__Task goal__
Among the entries below, find the lines with "that" and copy them.

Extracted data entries
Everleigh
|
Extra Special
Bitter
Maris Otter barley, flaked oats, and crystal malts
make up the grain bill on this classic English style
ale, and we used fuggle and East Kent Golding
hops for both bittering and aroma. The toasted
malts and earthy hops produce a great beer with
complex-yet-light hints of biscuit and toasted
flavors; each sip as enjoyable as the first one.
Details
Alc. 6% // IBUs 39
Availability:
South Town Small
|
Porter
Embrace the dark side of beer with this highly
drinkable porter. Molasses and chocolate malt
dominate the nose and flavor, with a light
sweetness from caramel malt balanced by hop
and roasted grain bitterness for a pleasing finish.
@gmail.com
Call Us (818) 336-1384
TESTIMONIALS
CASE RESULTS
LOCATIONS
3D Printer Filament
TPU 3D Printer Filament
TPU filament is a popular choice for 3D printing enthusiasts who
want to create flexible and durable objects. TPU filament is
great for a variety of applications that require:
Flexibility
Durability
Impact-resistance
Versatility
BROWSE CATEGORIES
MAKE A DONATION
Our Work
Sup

* * *

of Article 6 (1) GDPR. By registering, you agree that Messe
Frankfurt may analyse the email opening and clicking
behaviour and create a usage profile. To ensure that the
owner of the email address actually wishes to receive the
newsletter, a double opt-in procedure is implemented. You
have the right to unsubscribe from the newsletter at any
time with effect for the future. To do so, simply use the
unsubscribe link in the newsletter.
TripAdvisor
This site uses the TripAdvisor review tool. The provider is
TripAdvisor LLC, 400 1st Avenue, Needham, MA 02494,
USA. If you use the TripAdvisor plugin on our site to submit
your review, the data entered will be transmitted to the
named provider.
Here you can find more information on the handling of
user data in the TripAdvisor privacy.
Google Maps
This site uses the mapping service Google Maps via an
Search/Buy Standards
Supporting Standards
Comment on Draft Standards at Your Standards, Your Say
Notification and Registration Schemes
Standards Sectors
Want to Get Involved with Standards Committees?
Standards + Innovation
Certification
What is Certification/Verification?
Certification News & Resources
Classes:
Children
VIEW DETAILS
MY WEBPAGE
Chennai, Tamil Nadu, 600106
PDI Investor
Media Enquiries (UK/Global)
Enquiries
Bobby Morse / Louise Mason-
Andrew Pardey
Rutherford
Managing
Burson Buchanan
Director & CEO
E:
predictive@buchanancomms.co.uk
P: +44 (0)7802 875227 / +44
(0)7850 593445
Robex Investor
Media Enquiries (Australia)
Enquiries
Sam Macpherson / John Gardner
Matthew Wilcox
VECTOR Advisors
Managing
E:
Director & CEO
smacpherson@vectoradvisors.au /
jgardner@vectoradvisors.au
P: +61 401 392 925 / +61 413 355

* * *

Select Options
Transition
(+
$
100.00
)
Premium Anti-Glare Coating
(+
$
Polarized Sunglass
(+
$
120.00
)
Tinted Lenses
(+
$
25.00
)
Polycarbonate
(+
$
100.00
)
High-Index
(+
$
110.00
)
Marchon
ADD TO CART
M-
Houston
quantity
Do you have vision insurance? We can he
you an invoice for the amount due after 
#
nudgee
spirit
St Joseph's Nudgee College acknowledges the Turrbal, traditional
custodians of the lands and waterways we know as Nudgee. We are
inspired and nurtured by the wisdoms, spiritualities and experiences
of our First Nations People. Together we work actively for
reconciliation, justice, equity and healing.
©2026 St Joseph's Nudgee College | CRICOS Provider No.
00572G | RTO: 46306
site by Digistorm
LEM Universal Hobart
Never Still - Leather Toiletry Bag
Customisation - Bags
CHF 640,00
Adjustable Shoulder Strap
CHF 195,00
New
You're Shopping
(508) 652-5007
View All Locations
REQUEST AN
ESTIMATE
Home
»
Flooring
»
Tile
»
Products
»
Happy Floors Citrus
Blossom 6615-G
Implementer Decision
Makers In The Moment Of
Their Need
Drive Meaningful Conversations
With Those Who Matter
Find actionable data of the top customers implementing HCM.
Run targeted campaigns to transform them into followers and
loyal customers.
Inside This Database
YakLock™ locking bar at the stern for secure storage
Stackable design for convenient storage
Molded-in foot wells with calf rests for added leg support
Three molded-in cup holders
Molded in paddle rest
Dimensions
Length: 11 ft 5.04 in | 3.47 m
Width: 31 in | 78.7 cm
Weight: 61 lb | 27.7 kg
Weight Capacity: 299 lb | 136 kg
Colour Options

__Answer to the exercise__
great for a variety of applications that require:
of Article 6 (1) GDPR. By registering, you agree that Messe
behaviour and create a usage profile. To ensure that the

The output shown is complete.